I fixed this story, so here it is:

M. Proust

             Proust found the body of a dead boy once.  Someone had dug him up, it was obvious from the look of him, but there were no graves or graveyards anywhere in the area.  The boy was beautiful and newishly dead, so Proust scooped him up on impulse and carried him to the closest house of a friend he could think of.
            “Marcel,” said his friend.  “This boy is dead.”
            “I know,” Proust said.  “I know.  What do we do with him?”
            “Put him back where you found him,” said the friend. 
            “I don’t even remember where it was,” Proust said, even though he was a little embarrassed to admit it. 
            “Well put him somewhere new then, just get rid of him,” said his friend.  “This isn’t good for either of us.”
            “Yes, of course.”  Proust didn’t want to impose any longer.  He wasn’t a strong man and couldn’t really dig.  He’d never had to, not really.  He wouldn’t have had the strength for six feet. 

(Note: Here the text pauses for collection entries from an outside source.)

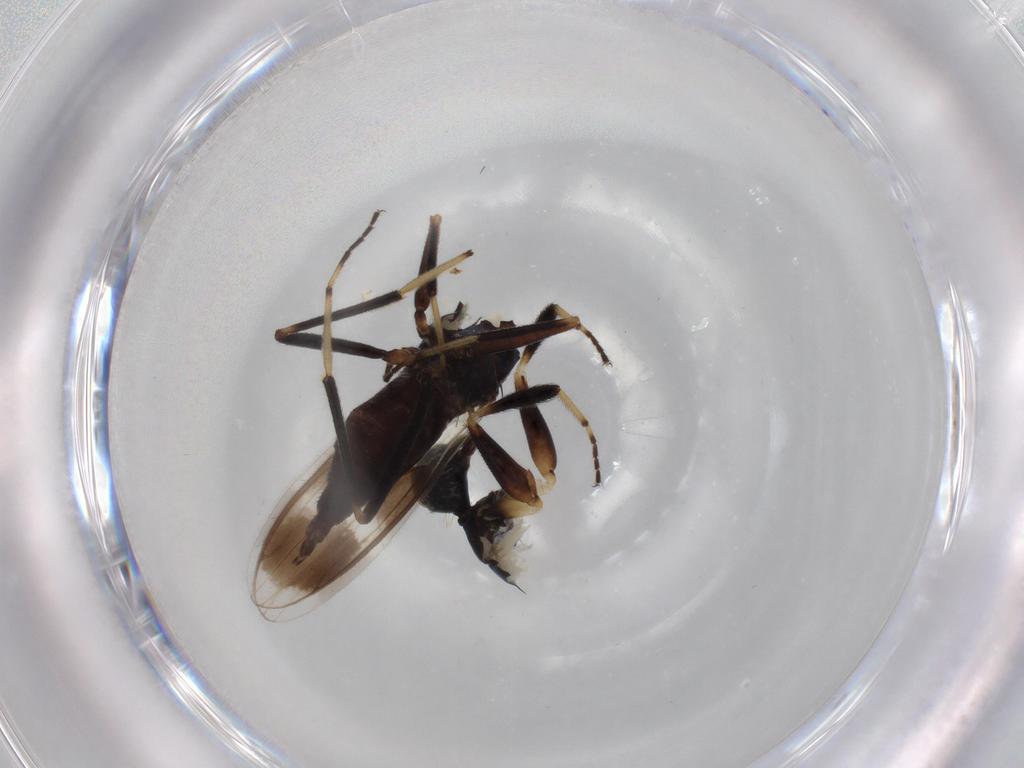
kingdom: Animalia
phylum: Arthropoda
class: Insecta
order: Diptera
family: Hybotidae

            He carried the boy for some time, farther and farther from the city, before he realized he didn’t know where he was.  He had to do something; he was lucky to have made it that far.  He couldn’t loop back, there was too great a risk of being caught. 
            Proust had been carrying the boy for hours now and was starting to smell like him.  The boy’s hair was in his clothing.  The boy was stiff in his arms, like a cord of wood or a small statue.  Proust kept moving, however slowly, until he came to a river and the site of a bridge underway.  Everyone had gone home and the barrelss and the tools and the buckets of mortar and cement were temporarily abandoned.  The bridge itself hung unfinished, like the statue of a cliff. 

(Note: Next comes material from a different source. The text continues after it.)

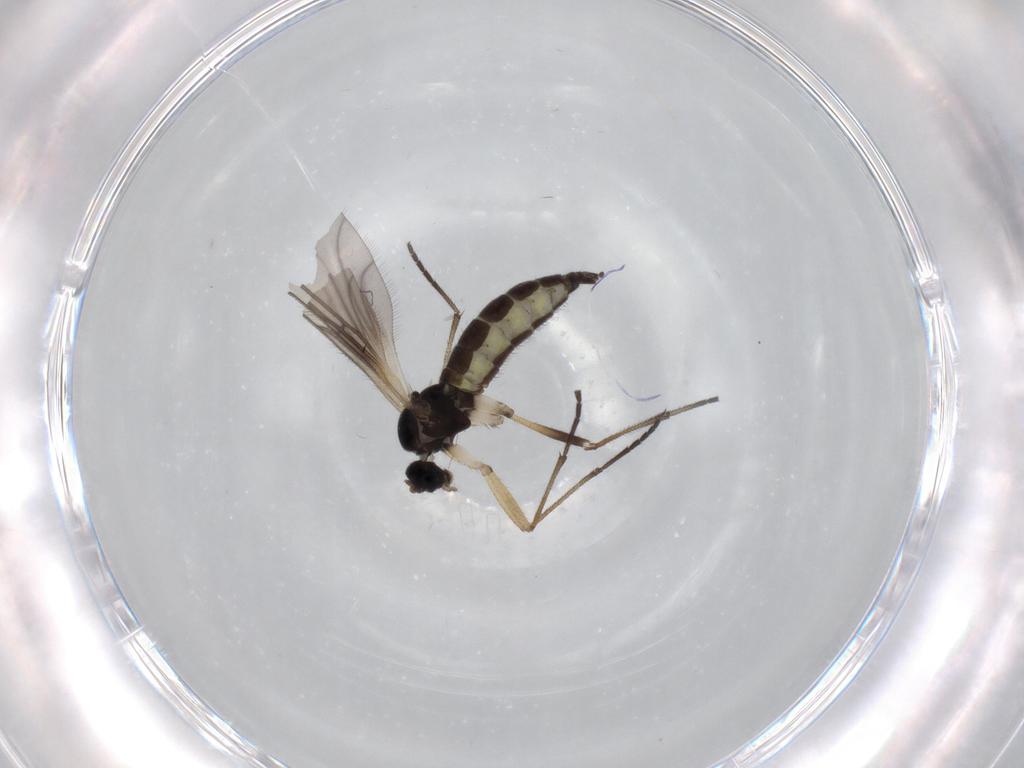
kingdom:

            Proust carried the boy to a field nearby the bridge.  He brought bucket after bucket to the site, until he’d gathered three.  He hid the boy in plain view; he cast him in cement.  Proust was very tired after that, but he stood up the cast and stared at it for some time.

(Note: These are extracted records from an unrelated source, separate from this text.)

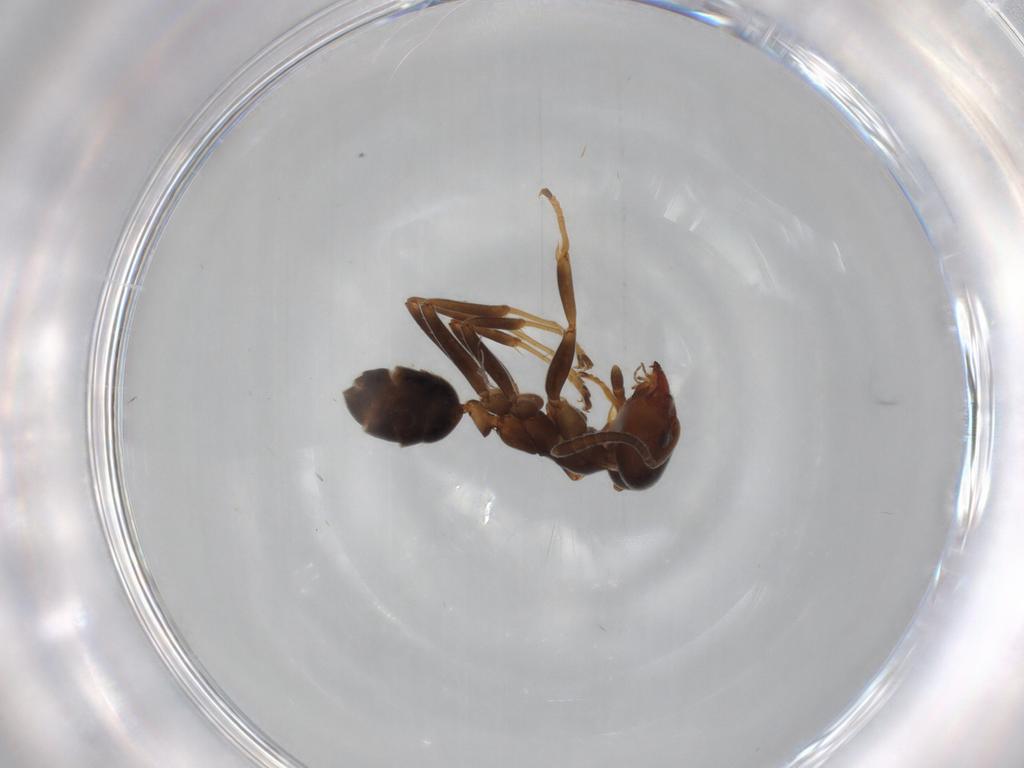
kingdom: Animalia
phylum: Arthropoda
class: Insecta
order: Hymenoptera
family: Formicidae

            After that, he came back to the spot, almost daily, for years, to watch the boy encased in cement. Then one day, Proust just stopped going. 
            A little while later, Proust’s friend died of what someone called Leukemia. He had been sick for some time, but hid it well until close to the end.  They buried Proust’s friend in a graveyard, headstone and all.  Proust visited that stone again and again.  And sometimes he would visit the statue. The dead boy was one of the most beautiful boys Proust had ever seen.  He was still, at the stone or the statue, and just watched them, anticipating nothing.  He walked the miles between them, rested, and then walked back.  And he loved each of these stones very much.  They had something so clean and precise about them.
I wonder if Bob Villa was part of a subversive ad campaign to sell wood?


  1. Aoife didn't want to read beyond the first sentence

  2. Also it's still a couple years before our twentieth anniversary.